§ Exercise instructions: Every line in the listing below from the one with "part: (314, 793) -> (501, 1266), added" through the one with "line: (1943, 747) -> (1525, 586), added" is to be reproduced exactly, both ends included; leave out the rest.

§ Data shown:
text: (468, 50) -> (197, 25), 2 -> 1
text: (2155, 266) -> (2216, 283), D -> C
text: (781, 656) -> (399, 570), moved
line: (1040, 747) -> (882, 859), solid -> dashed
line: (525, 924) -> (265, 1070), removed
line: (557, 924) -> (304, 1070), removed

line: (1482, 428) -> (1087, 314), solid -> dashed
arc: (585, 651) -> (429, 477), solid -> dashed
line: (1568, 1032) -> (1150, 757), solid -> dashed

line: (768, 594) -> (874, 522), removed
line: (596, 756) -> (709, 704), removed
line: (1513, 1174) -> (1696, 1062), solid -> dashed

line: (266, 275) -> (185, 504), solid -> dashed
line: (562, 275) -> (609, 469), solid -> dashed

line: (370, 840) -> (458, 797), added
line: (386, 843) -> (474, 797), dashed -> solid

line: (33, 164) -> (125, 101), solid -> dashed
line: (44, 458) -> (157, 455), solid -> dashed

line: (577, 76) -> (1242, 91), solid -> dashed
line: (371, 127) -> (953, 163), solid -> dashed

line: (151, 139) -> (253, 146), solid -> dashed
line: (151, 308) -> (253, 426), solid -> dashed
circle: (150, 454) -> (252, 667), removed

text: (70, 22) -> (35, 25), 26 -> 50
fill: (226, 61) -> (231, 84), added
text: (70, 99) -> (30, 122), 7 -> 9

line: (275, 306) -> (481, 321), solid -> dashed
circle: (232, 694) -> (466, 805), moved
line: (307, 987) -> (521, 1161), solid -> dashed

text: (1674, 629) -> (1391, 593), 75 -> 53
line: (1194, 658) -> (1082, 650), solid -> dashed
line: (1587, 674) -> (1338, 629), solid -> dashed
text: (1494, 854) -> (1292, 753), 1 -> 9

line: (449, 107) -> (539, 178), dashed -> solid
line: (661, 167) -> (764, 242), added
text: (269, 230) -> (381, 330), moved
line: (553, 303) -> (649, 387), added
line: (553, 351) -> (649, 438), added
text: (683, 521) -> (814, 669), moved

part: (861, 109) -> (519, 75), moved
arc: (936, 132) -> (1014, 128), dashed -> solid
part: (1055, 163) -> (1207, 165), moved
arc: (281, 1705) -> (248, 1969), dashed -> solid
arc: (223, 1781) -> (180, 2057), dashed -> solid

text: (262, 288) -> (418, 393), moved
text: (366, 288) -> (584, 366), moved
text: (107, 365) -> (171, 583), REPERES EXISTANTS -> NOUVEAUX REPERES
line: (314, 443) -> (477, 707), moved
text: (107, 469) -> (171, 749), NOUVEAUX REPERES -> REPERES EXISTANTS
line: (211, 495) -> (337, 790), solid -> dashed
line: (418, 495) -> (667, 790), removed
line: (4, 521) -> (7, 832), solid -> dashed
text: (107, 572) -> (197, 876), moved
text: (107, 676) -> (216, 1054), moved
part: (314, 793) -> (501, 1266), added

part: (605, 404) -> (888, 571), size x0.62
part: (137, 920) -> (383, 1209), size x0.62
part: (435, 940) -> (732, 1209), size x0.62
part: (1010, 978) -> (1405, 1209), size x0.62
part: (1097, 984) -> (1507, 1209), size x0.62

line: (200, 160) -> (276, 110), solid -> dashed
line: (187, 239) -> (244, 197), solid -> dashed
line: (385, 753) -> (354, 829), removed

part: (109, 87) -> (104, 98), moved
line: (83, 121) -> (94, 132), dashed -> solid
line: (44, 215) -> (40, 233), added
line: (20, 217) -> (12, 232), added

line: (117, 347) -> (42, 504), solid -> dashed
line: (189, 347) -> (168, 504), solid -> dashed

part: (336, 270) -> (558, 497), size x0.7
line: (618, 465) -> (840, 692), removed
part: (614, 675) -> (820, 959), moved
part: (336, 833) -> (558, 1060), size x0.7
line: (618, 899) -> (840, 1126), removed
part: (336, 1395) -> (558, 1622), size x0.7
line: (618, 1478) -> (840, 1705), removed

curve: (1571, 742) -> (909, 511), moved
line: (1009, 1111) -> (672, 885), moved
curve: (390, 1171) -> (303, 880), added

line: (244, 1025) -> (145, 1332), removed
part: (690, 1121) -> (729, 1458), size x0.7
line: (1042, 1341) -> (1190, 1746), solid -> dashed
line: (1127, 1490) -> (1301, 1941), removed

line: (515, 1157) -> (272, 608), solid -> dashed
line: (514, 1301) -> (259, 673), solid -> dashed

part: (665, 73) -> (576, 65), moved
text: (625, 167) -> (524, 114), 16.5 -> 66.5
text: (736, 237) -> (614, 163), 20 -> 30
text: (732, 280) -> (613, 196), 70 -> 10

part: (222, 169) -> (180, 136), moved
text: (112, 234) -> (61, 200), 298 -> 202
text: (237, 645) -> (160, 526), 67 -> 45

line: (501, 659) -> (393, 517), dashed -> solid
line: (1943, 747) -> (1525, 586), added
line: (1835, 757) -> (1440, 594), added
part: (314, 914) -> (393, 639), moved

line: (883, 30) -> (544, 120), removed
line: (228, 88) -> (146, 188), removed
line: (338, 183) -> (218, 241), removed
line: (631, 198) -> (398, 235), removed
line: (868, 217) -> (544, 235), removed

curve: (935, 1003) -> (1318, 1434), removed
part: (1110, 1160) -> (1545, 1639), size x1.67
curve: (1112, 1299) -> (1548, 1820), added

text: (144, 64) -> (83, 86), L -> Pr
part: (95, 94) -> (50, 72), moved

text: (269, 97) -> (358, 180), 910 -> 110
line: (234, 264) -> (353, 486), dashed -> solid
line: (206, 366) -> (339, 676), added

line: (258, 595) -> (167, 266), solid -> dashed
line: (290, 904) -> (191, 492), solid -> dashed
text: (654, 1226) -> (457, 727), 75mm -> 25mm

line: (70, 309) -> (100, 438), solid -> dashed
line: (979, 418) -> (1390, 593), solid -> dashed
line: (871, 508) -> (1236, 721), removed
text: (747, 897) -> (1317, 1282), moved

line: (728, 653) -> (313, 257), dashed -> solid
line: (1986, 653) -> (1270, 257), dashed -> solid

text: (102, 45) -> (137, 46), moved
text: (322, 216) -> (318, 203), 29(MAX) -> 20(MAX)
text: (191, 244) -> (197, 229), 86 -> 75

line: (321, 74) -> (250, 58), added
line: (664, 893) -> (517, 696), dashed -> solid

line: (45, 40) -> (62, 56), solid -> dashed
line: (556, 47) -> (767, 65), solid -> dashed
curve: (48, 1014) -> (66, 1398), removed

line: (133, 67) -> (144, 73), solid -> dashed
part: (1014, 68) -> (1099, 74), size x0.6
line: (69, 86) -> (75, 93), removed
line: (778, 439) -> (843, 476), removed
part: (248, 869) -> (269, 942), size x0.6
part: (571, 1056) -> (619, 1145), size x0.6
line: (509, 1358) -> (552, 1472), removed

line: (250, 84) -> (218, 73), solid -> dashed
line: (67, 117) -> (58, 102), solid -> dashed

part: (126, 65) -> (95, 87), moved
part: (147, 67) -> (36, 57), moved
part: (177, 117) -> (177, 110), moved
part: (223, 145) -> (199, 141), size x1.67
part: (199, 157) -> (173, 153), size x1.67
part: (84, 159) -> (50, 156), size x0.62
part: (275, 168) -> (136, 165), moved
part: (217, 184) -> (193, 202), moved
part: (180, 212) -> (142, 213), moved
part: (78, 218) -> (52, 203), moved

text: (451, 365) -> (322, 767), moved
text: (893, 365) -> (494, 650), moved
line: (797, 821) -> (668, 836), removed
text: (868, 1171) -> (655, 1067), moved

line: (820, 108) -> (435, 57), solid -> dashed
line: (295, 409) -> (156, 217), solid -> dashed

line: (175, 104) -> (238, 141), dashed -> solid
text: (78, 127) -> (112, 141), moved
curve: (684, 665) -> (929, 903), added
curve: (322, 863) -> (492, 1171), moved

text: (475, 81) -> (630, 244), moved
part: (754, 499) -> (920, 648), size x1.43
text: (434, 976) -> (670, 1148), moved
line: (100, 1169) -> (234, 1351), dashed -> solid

§ Task answer:
part: (314, 793) -> (501, 1266), added

part: (605, 404) -> (888, 571), size x0.62
part: (137, 920) -> (383, 1209), size x0.62
part: (435, 940) -> (732, 1209), size x0.62
part: (1010, 978) -> (1405, 1209), size x0.62
part: (1097, 984) -> (1507, 1209), size x0.62

line: (200, 160) -> (276, 110), solid -> dashed
line: (187, 239) -> (244, 197), solid -> dashed
line: (385, 753) -> (354, 829), removed

part: (109, 87) -> (104, 98), moved
line: (83, 121) -> (94, 132), dashed -> solid
line: (44, 215) -> (40, 233), added
line: (20, 217) -> (12, 232), added

line: (117, 347) -> (42, 504), solid -> dashed
line: (189, 347) -> (168, 504), solid -> dashed

part: (336, 270) -> (558, 497), size x0.7
line: (618, 465) -> (840, 692), removed
part: (614, 675) -> (820, 959), moved
part: (336, 833) -> (558, 1060), size x0.7
line: (618, 899) -> (840, 1126), removed
part: (336, 1395) -> (558, 1622), size x0.7
line: (618, 1478) -> (840, 1705), removed

curve: (1571, 742) -> (909, 511), moved
line: (1009, 1111) -> (672, 885), moved
curve: (390, 1171) -> (303, 880), added

line: (244, 1025) -> (145, 1332), removed
part: (690, 1121) -> (729, 1458), size x0.7
line: (1042, 1341) -> (1190, 1746), solid -> dashed
line: (1127, 1490) -> (1301, 1941), removed

line: (515, 1157) -> (272, 608), solid -> dashed
line: (514, 1301) -> (259, 673), solid -> dashed

part: (665, 73) -> (576, 65), moved
text: (625, 167) -> (524, 114), 16.5 -> 66.5
text: (736, 237) -> (614, 163), 20 -> 30
text: (732, 280) -> (613, 196), 70 -> 10

part: (222, 169) -> (180, 136), moved
text: (112, 234) -> (61, 200), 298 -> 202
text: (237, 645) -> (160, 526), 67 -> 45

line: (501, 659) -> (393, 517), dashed -> solid
line: (1943, 747) -> (1525, 586), added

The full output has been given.